Johnson D K, Kroovand R L, Perlmutter A D
J Urol. 1980 Feb;123(2):232-3. doi: 10.1016/s0022-5347(17)55874-7.
Cystoscopy is used too often in the pediatric patient and frequently is without diagnostic or therapeutic benefit to the child. Cystoscopy is of little proved benefit in the evaluation and treatment of recurrent cystitis, primary enuresis and most cases of hematuria. In children initially diagnosed with vesicoureteral reflux therapeutic determinations generally can be made on the basis of response to appropriate antimicrobial therapy and from uroradiographic findings.
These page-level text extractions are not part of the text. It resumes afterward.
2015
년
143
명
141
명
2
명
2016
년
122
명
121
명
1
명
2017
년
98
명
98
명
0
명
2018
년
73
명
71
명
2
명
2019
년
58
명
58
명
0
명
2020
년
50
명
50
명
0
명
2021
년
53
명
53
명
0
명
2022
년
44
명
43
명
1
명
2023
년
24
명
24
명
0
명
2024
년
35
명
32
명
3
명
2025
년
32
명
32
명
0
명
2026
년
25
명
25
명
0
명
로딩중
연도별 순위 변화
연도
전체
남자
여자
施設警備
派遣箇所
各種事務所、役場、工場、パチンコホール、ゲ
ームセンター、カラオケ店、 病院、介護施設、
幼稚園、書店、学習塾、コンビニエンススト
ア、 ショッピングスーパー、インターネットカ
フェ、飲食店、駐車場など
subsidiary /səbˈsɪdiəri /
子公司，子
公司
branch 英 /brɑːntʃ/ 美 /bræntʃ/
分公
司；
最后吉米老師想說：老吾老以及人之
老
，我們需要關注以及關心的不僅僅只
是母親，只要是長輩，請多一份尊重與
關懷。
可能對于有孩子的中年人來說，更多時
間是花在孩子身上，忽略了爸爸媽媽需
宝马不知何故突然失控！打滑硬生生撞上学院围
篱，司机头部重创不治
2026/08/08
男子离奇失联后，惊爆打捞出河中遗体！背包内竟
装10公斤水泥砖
Cystoscopy remains a valuable tool to evaluate urinary obstruction and severe congenital defects, such as intersex and cloacal anomalies, and to help place percutaneous suprapubic tubes for bladder cycling before urinary undiversion and for urodynamic evaluation.
膀胱镜检查在儿科患者中使用过于频繁,且对儿童往往没有诊断或治疗益处。膀胱镜检查在复发性膀胱炎、原发性遗尿症和大多数血尿病例的评估和治疗中,几乎没有已证实的益处。对于最初诊断为膀胱输尿管反流的儿童,治疗决策通常可基于对适当抗菌治疗的反应以及尿路造影检查结果做出。膀胱镜检查仍然是评估尿路梗阻和严重先天性缺陷(如两性畸形和泄殖腔畸形)的重要工具,并且有助于在尿路改道前为膀胱循环放置经皮耻骨上导管以及进行尿动力学评估。